With ~WEEKEND~, endpoints are classes defined with the metaclass
~endpoint~.

The ~endpoint~ metaclass provides a number of class-level slots which
specify the HTTP method and the route that the class is meant to
handle.

Compiling the endpoint class automatically builds and registers a
hunchentoot handler. Recompiling the class removes the old handler and
builds a new one. 

Instance slots of an ~endpoint~ class hold data necessary to process
the request. If a slot is defined with an ~:initarg~, then that slot's
value is meant to be supplied by the HTTP request, be through embedded
"route variables", query parameters, or fields in a structured request
body.

Any slot defined without an ~:initarg~ is meant to have its
value supplied by some stage in the handler protocol.

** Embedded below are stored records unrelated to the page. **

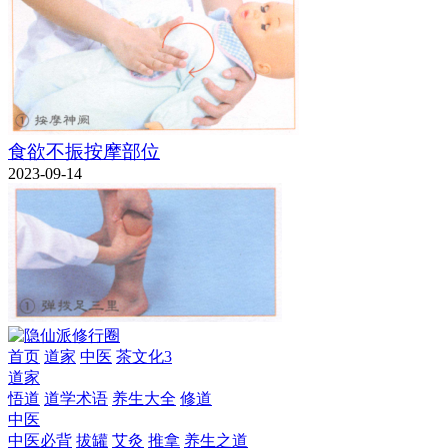
食欲不振按摩部位
2023-09-14
首页
道家
中医
茶文化3
道家
悟道
道学术语
养生大全
修道
中医
中医必背
拔罐
艾灸
推拿
养生之道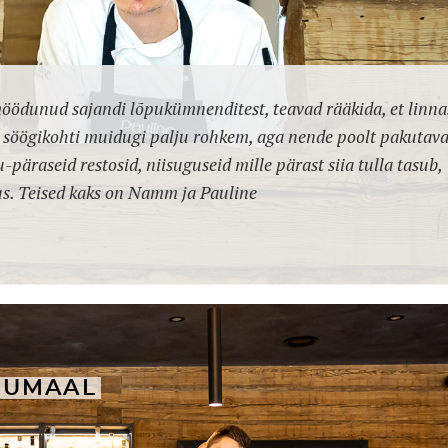
öödunud sajandi lõpukümnenditest, teavad rääkida, et linna
n söögikohti muidugi palju rohkem, aga nende poolt pakutav
-päraseid restosid, niisuguseid mille pärast siia tulla tasub,
us. Teised kaks on Namm ja Pauline
RUMAAL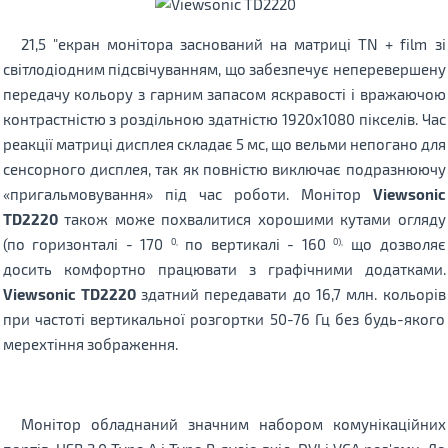
21,5 "екран монітора заснований на матриці TN + film зі
світлодіодним підсвічуванням, що забезпечує неперевершену
передачу кольору з гарним запасом яскравості і вражаючою
контрастністю з роздільною здатністю 1920х1080 пікселів. Час
реакції матриці дисплея складає 5 мс, що вельми непогано для
сенсорного дисплея, так як повністю виключає подразнюючу
«пригальмовування» під час роботи. Монітор
Viewsonic
TD2220
також може похвалитися хорошими кутами огляду
(по горизонталі - 170
по вертикалі - 160
що дозволяє
0,
0),
досить комфортно працювати з графічними додатками.
Viewsonic TD2220
здатний передавати до 16,7 млн. кольорів
при частоті вертикальної розгортки 50-76 Гц без будь-якого
мерехтіння зображення.
Монітор обладнаний значним набором комунікаційних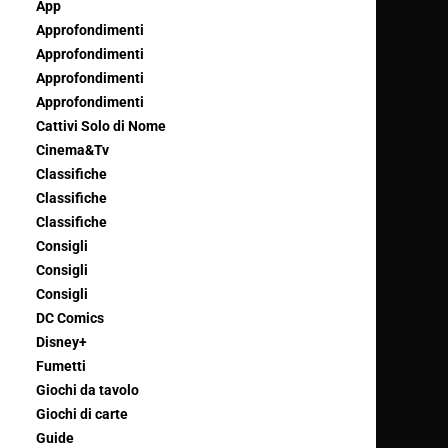
App
Approfondimenti
Approfondimenti
Approfondimenti
Approfondimenti
Cattivi Solo di Nome
Cinema&Tv
Classifiche
Classifiche
Classifiche
Consigli
Consigli
Consigli
DC Comics
Disney+
Fumetti
Giochi da tavolo
Giochi di carte
Guide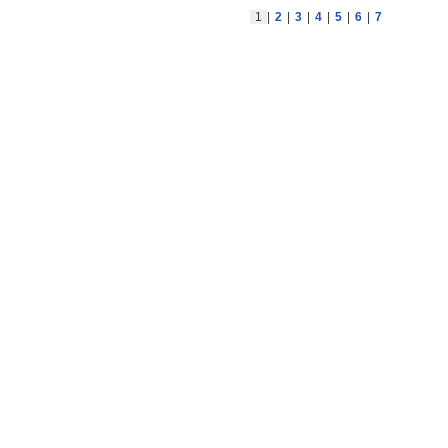
1
|
2
|
3
|
4
|
5
|
6
|
7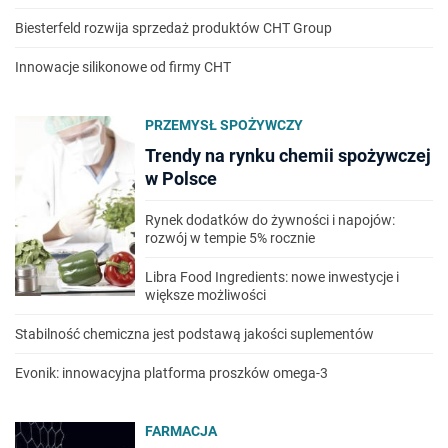
Biesterfeld rozwija sprzedaż produktów CHT Group
Innowacje silikonowe od firmy CHT
PRZEMYSŁ SPOŻYWCZY
Trendy na rynku chemii spożywczej
w Polsce
Rynek dodatków do żywności i napojów:
rozwój w tempie 5% rocznie
Libra Food Ingredients: nowe inwestycje i
większe możliwości
Stabilność chemiczna jest podstawą jakości suplementów
Evonik: innowacyjna platforma proszków omega-3
FARMACJA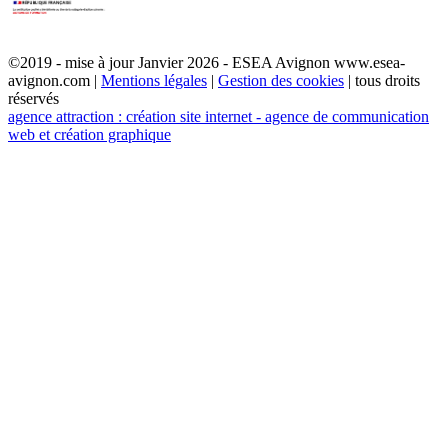
©2019 - mise à jour Janvier 2026 - ESEA Avignon www.esea-
avignon.com |
Mentions légales
|
Gestion des cookies
| tous droits
réservés
agence attraction : création site internet - agence de communication
web et création graphique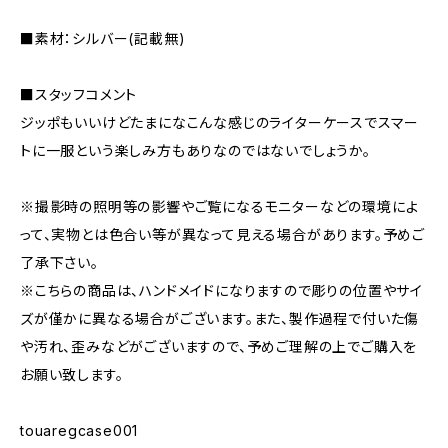
■素材：シルバー(記載無)
■スタッフコメント
ジッポもいいけどたまになこんな感じのライターケースでスマー
トに一服という楽しみ方もありなのではないでしょうか。
※撮影時の照明等の影響やご覧になるモニターなどの環境によ
って、実物とは色合い等が異なって見える場合があります。予めご
了承下さい。
※こちらの商品は、ハンドメイドになりますので彫りの位置やサイ
ズが僅かに異なる場合がございます。また、製作過程で付いた傷
や汚れ、歪みなどがございますので、予めご理解の上でご購入を
お願い致します。
touaregcase001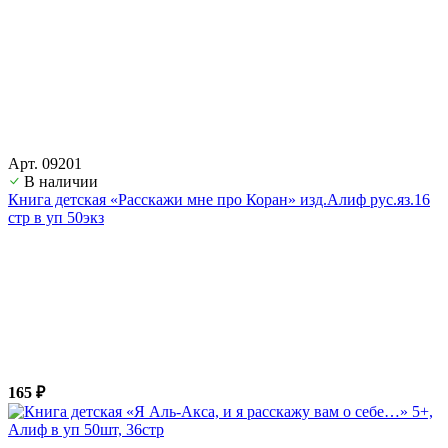
Арт. 09201
В наличии
Книга детская «Расскажи мне про Коран» изд.Алиф рус.яз.16
стр в уп 50экз
165 ₽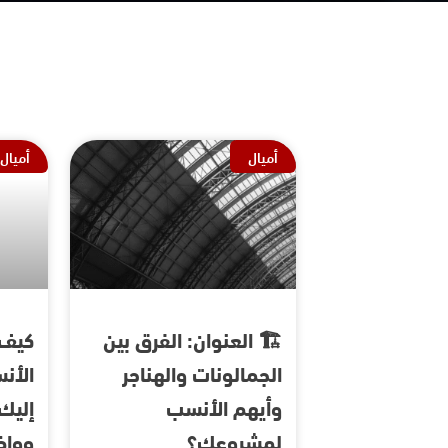
أميال
أميال
🏗️ العنوان: الفرق بين
كيف 
الجمالونات والهناجر
الأن
وأيهم الأنسب
إليك 
لمشروعك؟
وواض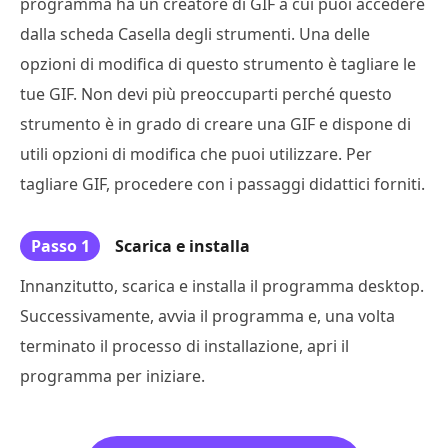
programma ha un creatore di GIF a cui puoi accedere
dalla scheda Casella degli strumenti. Una delle
opzioni di modifica di questo strumento è tagliare le
tue GIF. Non devi più preoccuparti perché questo
strumento è in grado di creare una GIF e dispone di
utili opzioni di modifica che puoi utilizzare. Per
tagliare GIF, procedere con i passaggi didattici forniti.
Passo 1
Scarica e installa
Innanzitutto, scarica e installa il programma desktop.
Successivamente, avvia il programma e, una volta
terminato il processo di installazione, apri il
programma per iniziare.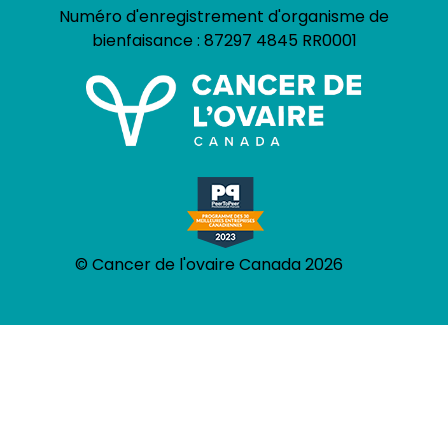
Numéro d'enregistrement d'organisme de
bienfaisance :
87297 4845 RR0001
© Cancer de l'ovaire Canada 2026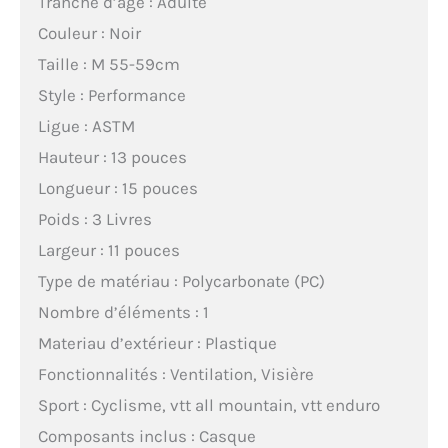
Tranche d’âge : Adulte
Couleur : Noir
Taille : M 55-59cm
Style : Performance
Ligue : ASTM
Hauteur : 13 pouces
Longueur : 15 pouces
Poids : 3 Livres
Largeur : 11 pouces
Type de matériau : Polycarbonate (PC)
Nombre d’éléments : 1
Materiau d’extérieur : Plastique
Fonctionnalités : Ventilation, Visière
Sport : Cyclisme, vtt all mountain, vtt enduro
Composants inclus : Casque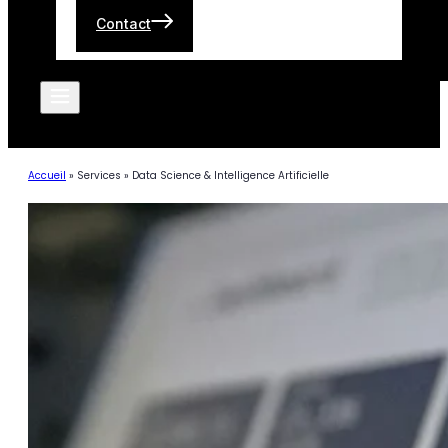
Contact
Accueil
»
Services
»
Data Science & Intelligence Artificielle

The handler protocol is used to control the handling of requests. All
endpoint classes are required to specialize the ~weekend:handle~
method. Optionally they may also specialize the ~weekend:authenticate~
and ~weekend:authorize~ methods.

Before ~handle~ is called, ~authorize~ is called, and before
~authorize~ is called, ~authenticate~ is called. If either
~authenticate~ or ~authorize~ return ~NIL~, then the appropriate HTTP
error is returned to the client. Otherwise ~handle~ is assumed to have
all it needs to produce the content to be returned to the requesting
client.

** Examples

See [[./examples][examples]] for a few examples.

** Advantages of the Approach

OOPyness is an advantage.  For example: you can easily recycle
authentication and authorization by creating mix-in classes on which
~authorize~ and ~authenticate~ are specialized. Anytime you want to
add a new endpoint that must be authorized in a particular way, it is
as easy as adding your mix-in to your new endpoint's superclasses.

The same thing applies to establishing and dis-establishing database
connections - you simply specialize ~handle~'s ~:around~ method, or
~:before~ and ~:after~ methods, on your endpoint class.

If you want special processing on your endpoint classes themselves,
you can sublcass the ~endpoint~ metaclass and specialize
~intstantiate-instance~ methods.

For example, if you would prefer every endpoint to be be prefixed by a
particular route string, you can transform the ~route-parts~ field
before they are processed by ~endpoint~'s ~instantiate-instance~
method.

** Disadvantages of the Approach

WEEKEND can be be a little verbose. You are free to define your own
class-defining macros.

This version of weekend is strongly tied to Hunchentoot.